Document text:
· · ·
- Born: Johanna Elizabeth Martin Waterous September 1957 (age 68–69)
- Education: University of Western Ontario Harvard Business School
- Occupation: Businesswoman
- Spouse: Roger Parry

= Johanna Waterous =

Canadian-British businesswoman

Johanna Elizabeth Martin Waterous CBE (born September 1957) is a London-based Canadian businesswoman.

==Early life==
Johanna Elizabeth Martin Waterous was born in September 1957 in Brantford, Ontario, Canada. She graduated from the University of Western Ontario with an H.B.Sc. She received a Master in Business Administration from the Harvard Business School in 1985.

==Business career==
Waterous worked for Dow Chemical for five years. Following business school, she joined McKinsey & Company in London, where she worked for over two decades. She ultimately became the Leader of its European Retail and Co-Head of its Global Consumer Marketing practice by 2007.

Waterous was an operating partner of Duke Street Capital, a private equity firm based in London; she was Chairman of Sandpiper CI until 2017, which was co-owned by Duke Street Capital and Europa Capital.
· · ·
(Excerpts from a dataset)
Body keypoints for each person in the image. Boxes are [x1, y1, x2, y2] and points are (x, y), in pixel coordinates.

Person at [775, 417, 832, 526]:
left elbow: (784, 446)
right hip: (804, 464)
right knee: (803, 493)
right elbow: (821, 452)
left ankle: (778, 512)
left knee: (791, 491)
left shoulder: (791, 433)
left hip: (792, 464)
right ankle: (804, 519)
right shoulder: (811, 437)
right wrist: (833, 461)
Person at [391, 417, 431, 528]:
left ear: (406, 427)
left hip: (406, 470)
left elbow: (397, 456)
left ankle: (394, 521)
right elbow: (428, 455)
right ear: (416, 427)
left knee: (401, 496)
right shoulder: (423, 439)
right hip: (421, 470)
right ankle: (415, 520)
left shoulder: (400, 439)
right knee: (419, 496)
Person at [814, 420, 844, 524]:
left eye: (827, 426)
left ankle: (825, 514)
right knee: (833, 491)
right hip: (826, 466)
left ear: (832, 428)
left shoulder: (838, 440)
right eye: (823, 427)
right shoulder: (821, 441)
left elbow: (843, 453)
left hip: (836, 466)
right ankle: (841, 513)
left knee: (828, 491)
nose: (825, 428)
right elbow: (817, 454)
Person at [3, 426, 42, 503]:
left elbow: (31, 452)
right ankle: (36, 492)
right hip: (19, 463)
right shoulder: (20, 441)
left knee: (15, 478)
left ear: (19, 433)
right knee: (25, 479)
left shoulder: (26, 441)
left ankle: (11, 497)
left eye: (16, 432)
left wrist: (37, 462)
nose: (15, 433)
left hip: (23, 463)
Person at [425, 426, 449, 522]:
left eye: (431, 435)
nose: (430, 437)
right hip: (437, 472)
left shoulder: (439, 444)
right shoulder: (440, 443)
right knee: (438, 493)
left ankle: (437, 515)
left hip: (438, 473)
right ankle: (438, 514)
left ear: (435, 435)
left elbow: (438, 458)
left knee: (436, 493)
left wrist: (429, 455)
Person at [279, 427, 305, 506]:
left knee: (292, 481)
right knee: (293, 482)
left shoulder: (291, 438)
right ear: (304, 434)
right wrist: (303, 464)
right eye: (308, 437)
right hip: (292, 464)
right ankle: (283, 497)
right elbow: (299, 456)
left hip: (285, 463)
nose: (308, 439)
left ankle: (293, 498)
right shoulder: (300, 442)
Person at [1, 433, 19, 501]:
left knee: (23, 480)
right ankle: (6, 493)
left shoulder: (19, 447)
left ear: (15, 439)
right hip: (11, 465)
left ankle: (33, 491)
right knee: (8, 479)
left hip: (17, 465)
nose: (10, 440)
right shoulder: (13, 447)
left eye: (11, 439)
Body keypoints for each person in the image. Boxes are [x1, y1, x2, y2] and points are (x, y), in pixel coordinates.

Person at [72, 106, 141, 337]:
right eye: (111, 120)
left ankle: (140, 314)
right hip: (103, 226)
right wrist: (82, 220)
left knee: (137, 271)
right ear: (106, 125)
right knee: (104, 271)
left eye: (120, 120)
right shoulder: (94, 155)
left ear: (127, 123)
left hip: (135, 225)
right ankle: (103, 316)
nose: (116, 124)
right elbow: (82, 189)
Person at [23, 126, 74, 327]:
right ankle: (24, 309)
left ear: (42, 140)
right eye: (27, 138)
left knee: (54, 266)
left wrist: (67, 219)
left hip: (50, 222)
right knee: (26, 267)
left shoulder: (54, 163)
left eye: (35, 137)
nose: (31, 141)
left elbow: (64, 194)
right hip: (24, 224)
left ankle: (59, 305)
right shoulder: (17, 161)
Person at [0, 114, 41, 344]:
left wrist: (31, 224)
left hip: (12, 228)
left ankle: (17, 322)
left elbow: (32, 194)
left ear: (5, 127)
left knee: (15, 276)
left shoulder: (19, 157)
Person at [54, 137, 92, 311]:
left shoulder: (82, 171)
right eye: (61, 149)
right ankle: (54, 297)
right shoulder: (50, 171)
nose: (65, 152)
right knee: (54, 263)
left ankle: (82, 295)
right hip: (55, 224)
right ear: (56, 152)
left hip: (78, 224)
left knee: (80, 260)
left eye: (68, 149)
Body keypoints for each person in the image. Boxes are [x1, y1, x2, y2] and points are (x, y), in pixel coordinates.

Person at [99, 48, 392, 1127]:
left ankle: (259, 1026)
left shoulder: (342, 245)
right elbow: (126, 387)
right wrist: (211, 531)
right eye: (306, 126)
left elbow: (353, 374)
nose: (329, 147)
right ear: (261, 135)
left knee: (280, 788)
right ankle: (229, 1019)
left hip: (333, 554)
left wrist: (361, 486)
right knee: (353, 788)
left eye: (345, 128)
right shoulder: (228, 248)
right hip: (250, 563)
· · ·
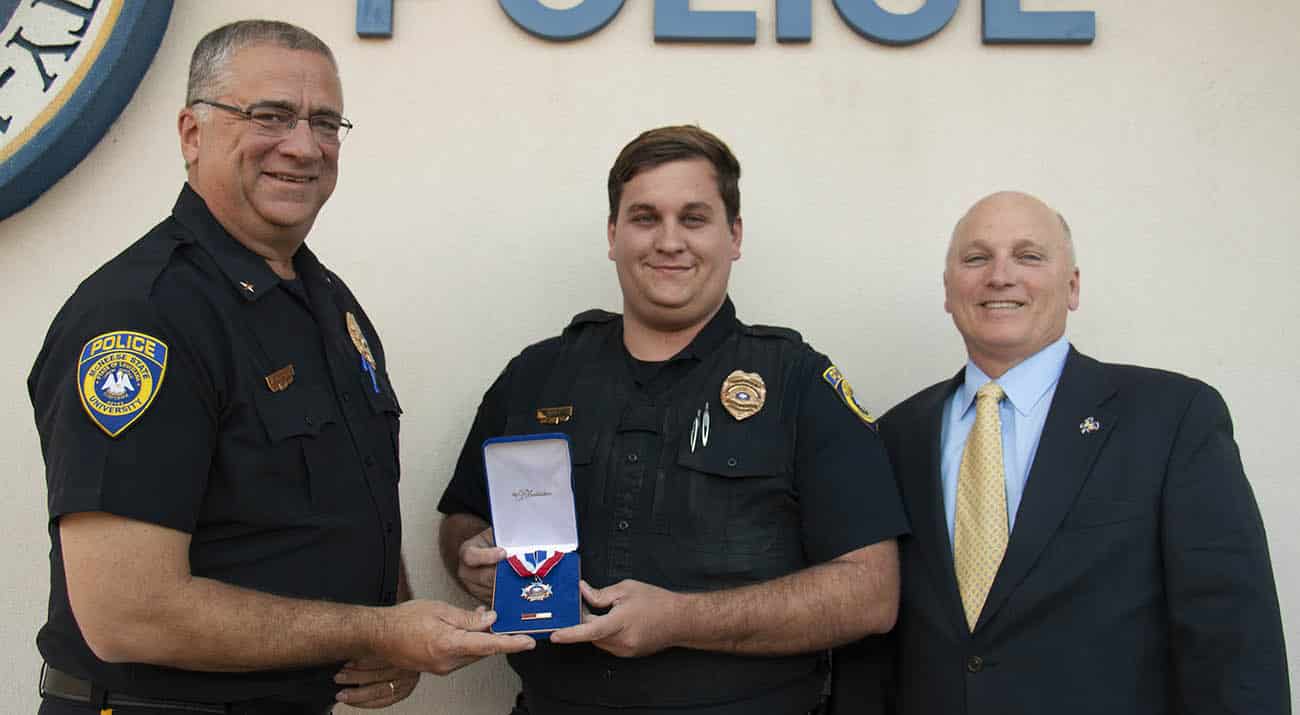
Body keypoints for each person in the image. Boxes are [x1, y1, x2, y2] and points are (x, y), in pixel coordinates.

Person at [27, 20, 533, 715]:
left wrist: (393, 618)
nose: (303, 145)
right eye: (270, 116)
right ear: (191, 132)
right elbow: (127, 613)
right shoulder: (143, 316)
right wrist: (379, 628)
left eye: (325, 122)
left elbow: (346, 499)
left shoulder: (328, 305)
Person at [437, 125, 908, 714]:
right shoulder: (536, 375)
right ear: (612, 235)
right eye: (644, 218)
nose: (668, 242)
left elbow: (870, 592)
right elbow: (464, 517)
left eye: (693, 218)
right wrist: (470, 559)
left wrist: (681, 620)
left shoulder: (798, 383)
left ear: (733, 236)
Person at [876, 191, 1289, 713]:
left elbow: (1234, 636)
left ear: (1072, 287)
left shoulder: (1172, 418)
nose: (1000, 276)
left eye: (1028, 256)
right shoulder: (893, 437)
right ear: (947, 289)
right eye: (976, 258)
· · ·
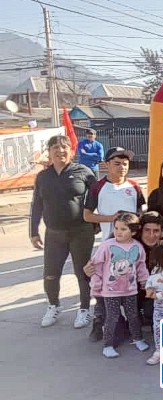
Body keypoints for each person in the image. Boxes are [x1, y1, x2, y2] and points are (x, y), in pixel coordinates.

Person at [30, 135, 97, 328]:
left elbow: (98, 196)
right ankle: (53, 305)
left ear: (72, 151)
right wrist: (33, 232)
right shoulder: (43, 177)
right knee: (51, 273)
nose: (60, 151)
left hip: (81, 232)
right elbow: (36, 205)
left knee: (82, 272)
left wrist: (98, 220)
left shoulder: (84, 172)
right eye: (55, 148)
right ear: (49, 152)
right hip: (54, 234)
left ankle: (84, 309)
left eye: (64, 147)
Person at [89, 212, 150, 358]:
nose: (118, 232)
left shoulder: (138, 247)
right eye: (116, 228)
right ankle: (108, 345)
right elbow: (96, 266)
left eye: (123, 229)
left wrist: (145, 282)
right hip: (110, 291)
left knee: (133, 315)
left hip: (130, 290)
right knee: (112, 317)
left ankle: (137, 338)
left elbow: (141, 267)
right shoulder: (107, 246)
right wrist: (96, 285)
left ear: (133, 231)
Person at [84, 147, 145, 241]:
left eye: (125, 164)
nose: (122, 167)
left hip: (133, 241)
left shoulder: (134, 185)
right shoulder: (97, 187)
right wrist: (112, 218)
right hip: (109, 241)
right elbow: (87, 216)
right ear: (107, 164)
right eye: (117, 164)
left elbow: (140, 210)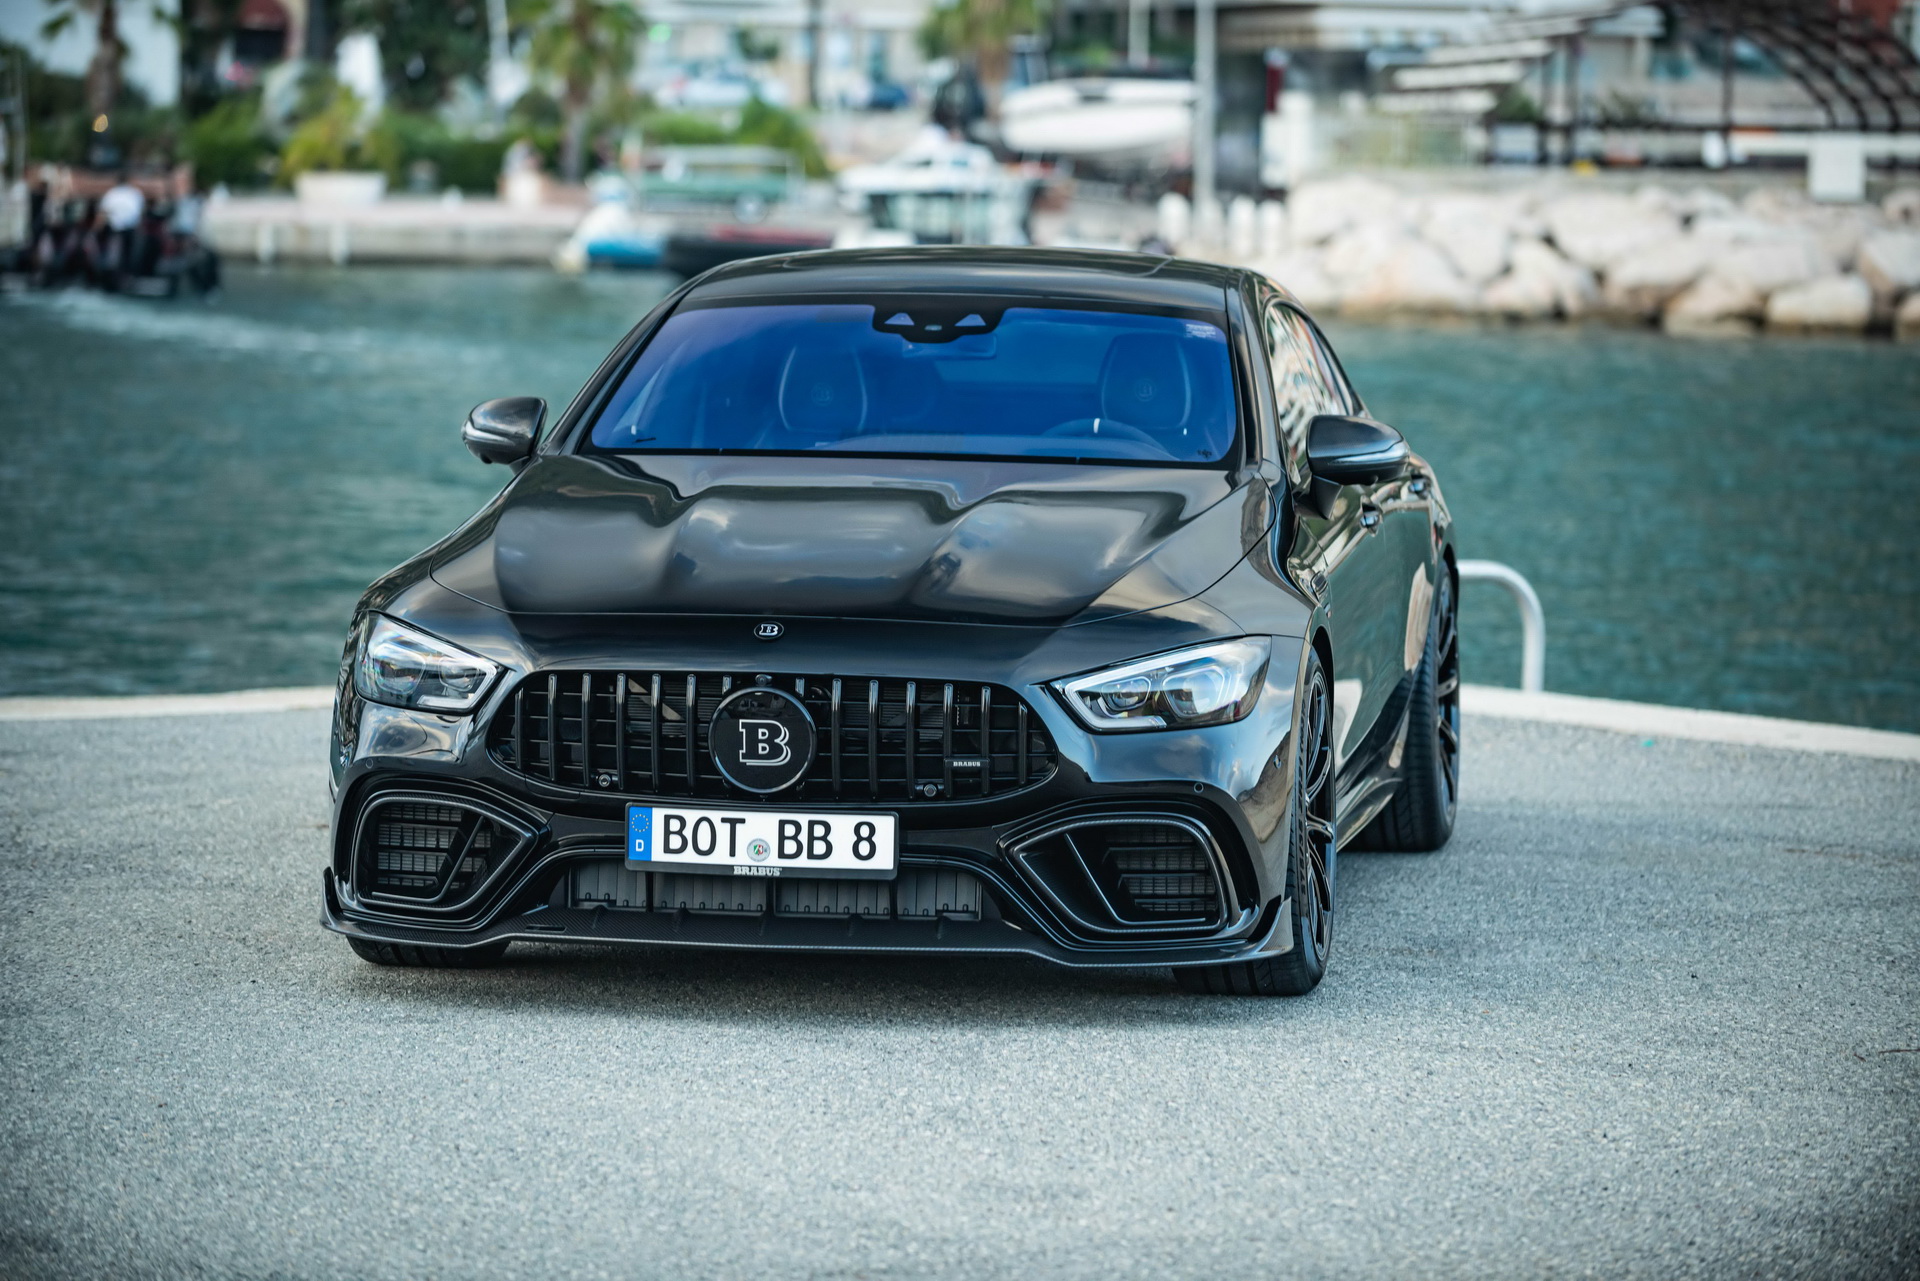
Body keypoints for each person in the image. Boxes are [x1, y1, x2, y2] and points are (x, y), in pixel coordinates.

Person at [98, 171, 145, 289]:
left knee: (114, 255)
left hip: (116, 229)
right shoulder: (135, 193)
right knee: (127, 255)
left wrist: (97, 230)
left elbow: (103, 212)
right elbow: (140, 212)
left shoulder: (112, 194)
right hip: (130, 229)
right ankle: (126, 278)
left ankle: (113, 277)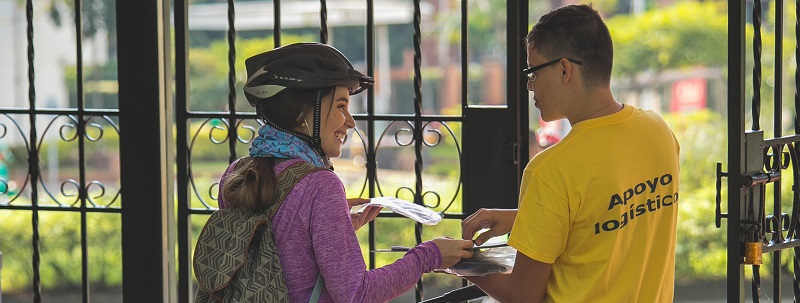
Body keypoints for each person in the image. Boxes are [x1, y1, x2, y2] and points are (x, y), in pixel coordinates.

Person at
· · ·
Parts of the exercise:
• a. From the Johanna Waterous biography, reproduce the stretch from "- Education: University" through "School in 1985.".
• b. Answer these questions using the Johanna Waterous biography:
(i) In what town was she born?
(ii) How many years did she work for Dow Chemical?
(iii) Until what year was she Chairman of Sandpiper CI?

Answers below:
• a.
- Education: University of Western Ontario Harvard Business School
- Occupation: Businesswoman
- Spouse: Roger Parry

= Johanna Waterous =

Canadian-British businesswoman

Johanna Elizabeth Martin Waterous CBE (born September 1957) is a London-based Canadian businesswoman.

==Early life==
Johanna Elizabeth Martin Waterous was born in September 1957 in Brantford, Ontario, Canada. She graduated from the University of Western Ontario with an H.B.Sc. She received a Master in Business Administration from the Harvard Business School in 1985.

• b.
(i) Brantford, Ontario, Canada
(ii) Five years
(iii) 2017